Our partner had the same problem. They were holding our revenue not because they wanted to but because Taobao's system would not release it until specific conditions were met.

I had to figure this out across a language barrier and a cultural gap I had no experience navigating. No translator. I read what I could find online about how Chinese business culture operated. I observed. I asked questions slowly and carefully.

What I learned was that the payment release conditions were tied to how service terms were documented. If the terms were restructured, specifically how completion of service was defined and evidenced, Taobao's system would release payment faster.

It was not a negotiation in the traditional sense. It was a documentation problem dressed up as a cash flow problem dressed up as a revenue problem.

WHAT I DID

We worked with our Chinese partner to restructure their service terms. Minor adjustments on paper. Meaningful impact on cash flow timing. Payments started moving faster. The gap between service delivery and cash receipt narrowed significantly.

At the same time we tightened our own collections process. Outstanding payments got followed up immediately. No more passive waiting.

Once the cash flow was stabilised we had room to think about growth. The business had been underpricing its services. A 10% price increase was overdue. But you cannot raise prices in a vacuum. We worked with our partner on a joint marketing campaign to justify the increase and secure forward bookings. More volume at a better margin.

Throughout all of this I was managing a team that had not asked for me. The existing team had their own ways, their own loyalties, their own sense of how things should work. I had no formal authority over them in any meaningful sense. I had a mandate from the owner and very little else.

I learned quickly that a mandate means nothing without trust. You earn the right to change things by understanding the situation first. Not by arriving with answers.

WHAT MOVED AND WHY

Seven months. Performance moved from -RM1M to +RM0.45M.

It moved because we fixed the actual constraint. Not the symptom everyone was pointing at, revenue, but the mechanism that was strangling the business underneath. Cash flow timing. Partner documentation. Collections discipline.

The price increase helped. The marketing campaign helped. But neither would have mattered if the underlying cash problem had not been resolved first.

The real problem wasn’t where everyone was looking. In this case everyone was looking at revenue. The answer was in a payment release policy on a Chinese platform that nobody in the business had thought to question.

WHAT I TOOK AWAY

I thought business was about analysis. Frameworks. Getting the numbers right.
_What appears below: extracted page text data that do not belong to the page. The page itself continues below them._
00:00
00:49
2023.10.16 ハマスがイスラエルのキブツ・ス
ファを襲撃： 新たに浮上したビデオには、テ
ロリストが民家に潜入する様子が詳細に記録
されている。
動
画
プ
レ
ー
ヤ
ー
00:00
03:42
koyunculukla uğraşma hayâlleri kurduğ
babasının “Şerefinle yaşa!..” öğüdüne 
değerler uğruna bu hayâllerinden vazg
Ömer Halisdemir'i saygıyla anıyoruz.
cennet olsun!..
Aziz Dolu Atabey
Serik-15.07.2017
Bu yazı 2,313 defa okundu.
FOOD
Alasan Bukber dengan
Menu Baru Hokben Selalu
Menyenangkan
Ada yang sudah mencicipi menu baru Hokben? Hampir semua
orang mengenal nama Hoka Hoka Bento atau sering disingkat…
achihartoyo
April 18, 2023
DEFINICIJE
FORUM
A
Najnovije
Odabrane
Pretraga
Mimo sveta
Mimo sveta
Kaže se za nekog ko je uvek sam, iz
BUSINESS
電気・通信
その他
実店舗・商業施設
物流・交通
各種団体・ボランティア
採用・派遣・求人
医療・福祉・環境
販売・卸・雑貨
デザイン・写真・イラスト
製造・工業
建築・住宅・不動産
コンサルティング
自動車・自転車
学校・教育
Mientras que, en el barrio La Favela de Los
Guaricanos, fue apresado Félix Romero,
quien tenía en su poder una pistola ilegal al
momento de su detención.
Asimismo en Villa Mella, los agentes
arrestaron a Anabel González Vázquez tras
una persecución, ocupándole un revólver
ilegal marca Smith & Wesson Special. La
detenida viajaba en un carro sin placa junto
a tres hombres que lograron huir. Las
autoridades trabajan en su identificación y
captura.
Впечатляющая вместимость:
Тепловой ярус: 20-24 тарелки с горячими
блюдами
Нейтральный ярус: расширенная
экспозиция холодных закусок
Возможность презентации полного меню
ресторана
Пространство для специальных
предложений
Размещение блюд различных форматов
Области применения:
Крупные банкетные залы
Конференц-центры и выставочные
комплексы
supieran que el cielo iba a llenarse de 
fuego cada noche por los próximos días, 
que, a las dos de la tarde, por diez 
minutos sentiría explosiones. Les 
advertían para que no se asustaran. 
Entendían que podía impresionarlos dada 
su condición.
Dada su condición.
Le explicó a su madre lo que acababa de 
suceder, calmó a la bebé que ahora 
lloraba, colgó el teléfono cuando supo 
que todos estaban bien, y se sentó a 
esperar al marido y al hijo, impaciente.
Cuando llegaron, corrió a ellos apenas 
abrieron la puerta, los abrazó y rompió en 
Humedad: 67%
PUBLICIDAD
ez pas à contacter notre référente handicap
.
It is. But only after you have understood the politics, earned some trust, and found the actual problem. Which is almost never the one being discussed in the room.

I also learned something about working across cultures without the tools you would ideally want. You figure it out. You observe more than you speak. You ask better questions than you give answers.

This was my introduction to business turnaround. Not a case study from a textbook. A real small business in Southeast Asia with real people, real politics, and a cash flow problem hiding behind three layers of wrong diagnosis.

I left Langkawi humbled. Everything I thought I knew had been tested and most of it I knew I will continue to sharpen over time.

WHY I LEFT

The turnaround was complete. The governance gaps were closed. The cash flow problem was solved.

But I could see further problems that were beyond what I could fix. The ownership dynamics were complicated. Family politics within the existing team ran deeper than any process change could address. These were structural issues that required decisions only the owner could make.

I was twenty-two. I had fixed what a twenty-two year old with seven months of experience could fix. I recognised where that ended.

I stepped back. Learning to distinguish between perfection and my own limitations became one of the more useful things that came out of Langkawi.